Every evening I have a ritual. After smoking a joint, I get deliriously high and take a walk around my neighborhood. With my headphones cemented to my ears, I’m always listening to rap.
Lil’ bitch, shut the fuck up
Tell your best friend, shut the fuck up
Tonight’s pick: Baby Keem’s “Orange Soda”. As I nod my head in union to the melodic track, I can’t help but cringe at certain parts.
I hate a bitch that I can’t impress
When you come see the crib, you better die, ho
Either it’s the weed or just my mood, but when I get to the mixtape’s tracklist and glance at the title once again, I exhale deeply. Die For My Bitch, how ironic.
To be fair, I have listened to far worse misogynist rap. I experienced Drake’s rise during my high school and college years when hip-hop’s misogyny was so vile, that Drake’s “nice guy” misogyny was some reprieve. “Drake makes songs for girls,” was legitimately a critique hurled at the rapper for a while in hip-hop discussions.
Pussy good enough, it got him sinning in the walls
And he digging in it like he living in it, make a new religion with it
Man, a nigga ’bout to go against God
One of my favorite collaborations of all time is a track between rappers Lil Wayne and Kendrick Lamar. It wasn’t until several listens that I fully understood the tale of “Mona Lisa”, a complicated and at times a vile misogynist weaving of the transactional relationship between men and women.

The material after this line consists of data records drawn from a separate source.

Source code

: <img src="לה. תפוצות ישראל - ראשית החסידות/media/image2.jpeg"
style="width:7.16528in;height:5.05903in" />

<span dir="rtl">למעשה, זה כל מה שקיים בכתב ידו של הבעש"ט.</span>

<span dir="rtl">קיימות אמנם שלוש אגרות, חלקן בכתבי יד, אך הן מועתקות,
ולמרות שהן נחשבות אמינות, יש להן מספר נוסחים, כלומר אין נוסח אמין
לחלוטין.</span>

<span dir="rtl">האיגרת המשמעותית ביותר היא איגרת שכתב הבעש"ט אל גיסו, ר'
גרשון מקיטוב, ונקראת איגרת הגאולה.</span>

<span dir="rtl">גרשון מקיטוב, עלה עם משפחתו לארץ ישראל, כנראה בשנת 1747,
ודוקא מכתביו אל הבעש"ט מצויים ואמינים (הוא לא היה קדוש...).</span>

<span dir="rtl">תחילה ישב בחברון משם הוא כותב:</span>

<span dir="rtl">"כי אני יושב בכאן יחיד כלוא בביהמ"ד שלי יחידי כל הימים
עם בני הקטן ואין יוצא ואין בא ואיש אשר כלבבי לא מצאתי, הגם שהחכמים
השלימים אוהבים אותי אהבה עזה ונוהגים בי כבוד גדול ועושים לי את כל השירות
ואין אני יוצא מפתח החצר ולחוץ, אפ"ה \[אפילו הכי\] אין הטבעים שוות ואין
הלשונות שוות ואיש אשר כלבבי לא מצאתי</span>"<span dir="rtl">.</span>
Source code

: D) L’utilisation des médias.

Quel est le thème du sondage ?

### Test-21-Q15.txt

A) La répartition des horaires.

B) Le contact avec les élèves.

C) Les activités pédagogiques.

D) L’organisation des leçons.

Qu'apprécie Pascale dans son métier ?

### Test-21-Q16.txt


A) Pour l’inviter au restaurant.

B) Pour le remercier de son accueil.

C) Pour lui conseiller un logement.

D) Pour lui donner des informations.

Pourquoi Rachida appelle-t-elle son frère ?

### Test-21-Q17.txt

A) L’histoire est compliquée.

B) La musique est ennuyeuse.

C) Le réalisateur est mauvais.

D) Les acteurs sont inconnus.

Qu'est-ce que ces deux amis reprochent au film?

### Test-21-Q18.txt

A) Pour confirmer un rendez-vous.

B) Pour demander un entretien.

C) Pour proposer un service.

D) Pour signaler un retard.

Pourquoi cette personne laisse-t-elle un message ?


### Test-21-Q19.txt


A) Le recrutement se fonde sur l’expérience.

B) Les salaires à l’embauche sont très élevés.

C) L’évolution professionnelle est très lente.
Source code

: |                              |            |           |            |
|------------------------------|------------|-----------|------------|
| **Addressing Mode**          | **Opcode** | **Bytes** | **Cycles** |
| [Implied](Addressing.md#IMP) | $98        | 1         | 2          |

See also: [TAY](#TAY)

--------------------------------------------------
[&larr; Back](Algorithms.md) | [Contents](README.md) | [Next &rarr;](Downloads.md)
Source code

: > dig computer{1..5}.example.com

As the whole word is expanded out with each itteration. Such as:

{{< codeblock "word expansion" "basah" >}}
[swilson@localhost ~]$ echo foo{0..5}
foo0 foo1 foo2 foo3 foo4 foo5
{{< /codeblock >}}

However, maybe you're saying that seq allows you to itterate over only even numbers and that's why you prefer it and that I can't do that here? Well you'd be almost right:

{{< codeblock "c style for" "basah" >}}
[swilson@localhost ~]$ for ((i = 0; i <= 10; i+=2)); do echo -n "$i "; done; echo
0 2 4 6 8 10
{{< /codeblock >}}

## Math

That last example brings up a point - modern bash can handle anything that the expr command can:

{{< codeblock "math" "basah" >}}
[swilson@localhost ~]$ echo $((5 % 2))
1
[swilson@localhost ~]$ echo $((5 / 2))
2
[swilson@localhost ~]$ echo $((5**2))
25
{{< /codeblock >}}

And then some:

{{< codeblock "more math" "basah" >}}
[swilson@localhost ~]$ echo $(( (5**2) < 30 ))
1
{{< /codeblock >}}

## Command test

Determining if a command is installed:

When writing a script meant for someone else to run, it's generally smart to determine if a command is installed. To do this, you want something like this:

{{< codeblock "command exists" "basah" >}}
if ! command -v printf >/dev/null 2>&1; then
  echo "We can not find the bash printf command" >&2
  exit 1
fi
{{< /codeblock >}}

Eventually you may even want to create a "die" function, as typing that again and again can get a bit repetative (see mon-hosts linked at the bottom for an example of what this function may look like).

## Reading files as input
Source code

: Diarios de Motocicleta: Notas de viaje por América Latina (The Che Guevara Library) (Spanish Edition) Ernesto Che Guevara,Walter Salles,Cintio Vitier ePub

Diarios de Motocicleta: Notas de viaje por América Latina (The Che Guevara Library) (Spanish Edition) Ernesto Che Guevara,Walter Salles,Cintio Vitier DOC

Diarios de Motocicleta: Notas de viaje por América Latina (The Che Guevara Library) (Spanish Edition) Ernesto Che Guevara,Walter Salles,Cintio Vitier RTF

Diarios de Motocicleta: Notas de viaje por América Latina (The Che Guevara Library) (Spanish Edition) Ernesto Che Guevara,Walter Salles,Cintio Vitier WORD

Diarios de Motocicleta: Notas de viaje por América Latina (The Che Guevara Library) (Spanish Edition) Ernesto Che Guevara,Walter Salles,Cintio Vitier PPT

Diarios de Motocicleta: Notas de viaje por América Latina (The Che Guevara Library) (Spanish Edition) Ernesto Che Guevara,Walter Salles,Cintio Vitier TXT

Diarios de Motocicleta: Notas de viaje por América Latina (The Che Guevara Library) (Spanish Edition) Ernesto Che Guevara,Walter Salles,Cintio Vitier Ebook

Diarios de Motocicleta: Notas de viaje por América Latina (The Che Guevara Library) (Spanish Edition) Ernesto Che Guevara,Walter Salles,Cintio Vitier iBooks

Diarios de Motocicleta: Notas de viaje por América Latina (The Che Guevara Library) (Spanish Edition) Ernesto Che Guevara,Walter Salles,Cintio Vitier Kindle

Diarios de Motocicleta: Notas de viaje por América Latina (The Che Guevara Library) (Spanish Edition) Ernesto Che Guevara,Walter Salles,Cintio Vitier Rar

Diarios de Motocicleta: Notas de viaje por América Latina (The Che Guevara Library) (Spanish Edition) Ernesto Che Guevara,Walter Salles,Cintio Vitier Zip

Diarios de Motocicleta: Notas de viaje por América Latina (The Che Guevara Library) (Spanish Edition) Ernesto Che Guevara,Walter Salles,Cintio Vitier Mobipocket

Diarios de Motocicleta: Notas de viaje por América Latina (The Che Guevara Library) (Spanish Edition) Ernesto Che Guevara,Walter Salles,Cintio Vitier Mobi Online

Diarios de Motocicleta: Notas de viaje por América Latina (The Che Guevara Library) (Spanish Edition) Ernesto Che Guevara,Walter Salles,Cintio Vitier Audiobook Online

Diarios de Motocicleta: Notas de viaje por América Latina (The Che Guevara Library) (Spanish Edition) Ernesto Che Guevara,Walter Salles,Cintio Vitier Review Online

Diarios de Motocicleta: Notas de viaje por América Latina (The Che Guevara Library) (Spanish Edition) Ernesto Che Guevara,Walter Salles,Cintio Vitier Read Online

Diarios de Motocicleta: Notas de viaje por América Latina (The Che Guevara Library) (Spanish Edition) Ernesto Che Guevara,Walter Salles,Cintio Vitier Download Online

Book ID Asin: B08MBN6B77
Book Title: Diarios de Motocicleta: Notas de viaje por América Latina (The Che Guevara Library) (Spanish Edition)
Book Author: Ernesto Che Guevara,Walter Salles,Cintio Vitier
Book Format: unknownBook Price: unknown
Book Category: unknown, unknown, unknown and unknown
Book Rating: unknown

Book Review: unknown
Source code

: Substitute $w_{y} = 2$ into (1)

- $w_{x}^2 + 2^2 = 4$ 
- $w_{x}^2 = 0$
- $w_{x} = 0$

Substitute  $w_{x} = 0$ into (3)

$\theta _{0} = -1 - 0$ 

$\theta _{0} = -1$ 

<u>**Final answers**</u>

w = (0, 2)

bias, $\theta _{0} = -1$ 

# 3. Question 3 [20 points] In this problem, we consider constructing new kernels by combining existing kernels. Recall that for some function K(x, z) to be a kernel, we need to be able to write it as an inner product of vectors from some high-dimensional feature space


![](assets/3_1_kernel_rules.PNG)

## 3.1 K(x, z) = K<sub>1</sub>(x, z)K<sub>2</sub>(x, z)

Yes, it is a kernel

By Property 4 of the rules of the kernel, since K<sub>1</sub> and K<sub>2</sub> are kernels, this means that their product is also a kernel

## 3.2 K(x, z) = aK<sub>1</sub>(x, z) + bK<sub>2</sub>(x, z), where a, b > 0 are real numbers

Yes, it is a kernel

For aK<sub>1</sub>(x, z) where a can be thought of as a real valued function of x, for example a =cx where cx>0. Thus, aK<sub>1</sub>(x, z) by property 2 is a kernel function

She feed him lies with his silverware
She don’t want love, she just want her share
In 2023, hip-hop celebrates its 50th anniversary and the culture looks bleak. White supremacy and its pillars such as capitalism and heteropatriarchy have eroded the essence of the cultural movement.
When prominent hip-hop blogger and personality DJ Akademiks inked an exclusive live-streaming deal with Rumble, a far right-wing video hosting service, criticism was dwarfed and forgotten. On Youtube, white men with voyeurism kinks for Black culture, push out hip-hop commentary that centers around violence and the disregard of Black trauma. Look at Instagram, and you’ll find bloggers masquerading as pseudo-journalists. Covering hip-hop culture with misinformation and violent rhetoric.
Even when I switch to female or femme rap, there isn’t much relief. The space is still suffocated by the politics of desirability, a contemporary term properly dissecting “pretty privilege”. Under the umbrella of colorism, lighter complexion rappers are pushed to the front. Girls and women with more Afrocentric features work twice as hard, with half of the reward.
Just because I can scrutinize these systems, doesn’t mean I’m immune. Honestly, the Brazilian Butt Lift (BBL) industrial complex hasn’t gotten me yet because I’m a very broke artist.
I can’t even enjoy my favorite discographies without the echoes of other Black feminists preaching “that’s mean girl rap,” haunting my thoughts. The in-house discussions reduced to us versus them mentality, when white supremacy is the enemy.
No one cares about the culture anymore. I’m an endangered fan, nearing extinction. My pleas for help and change going unheard.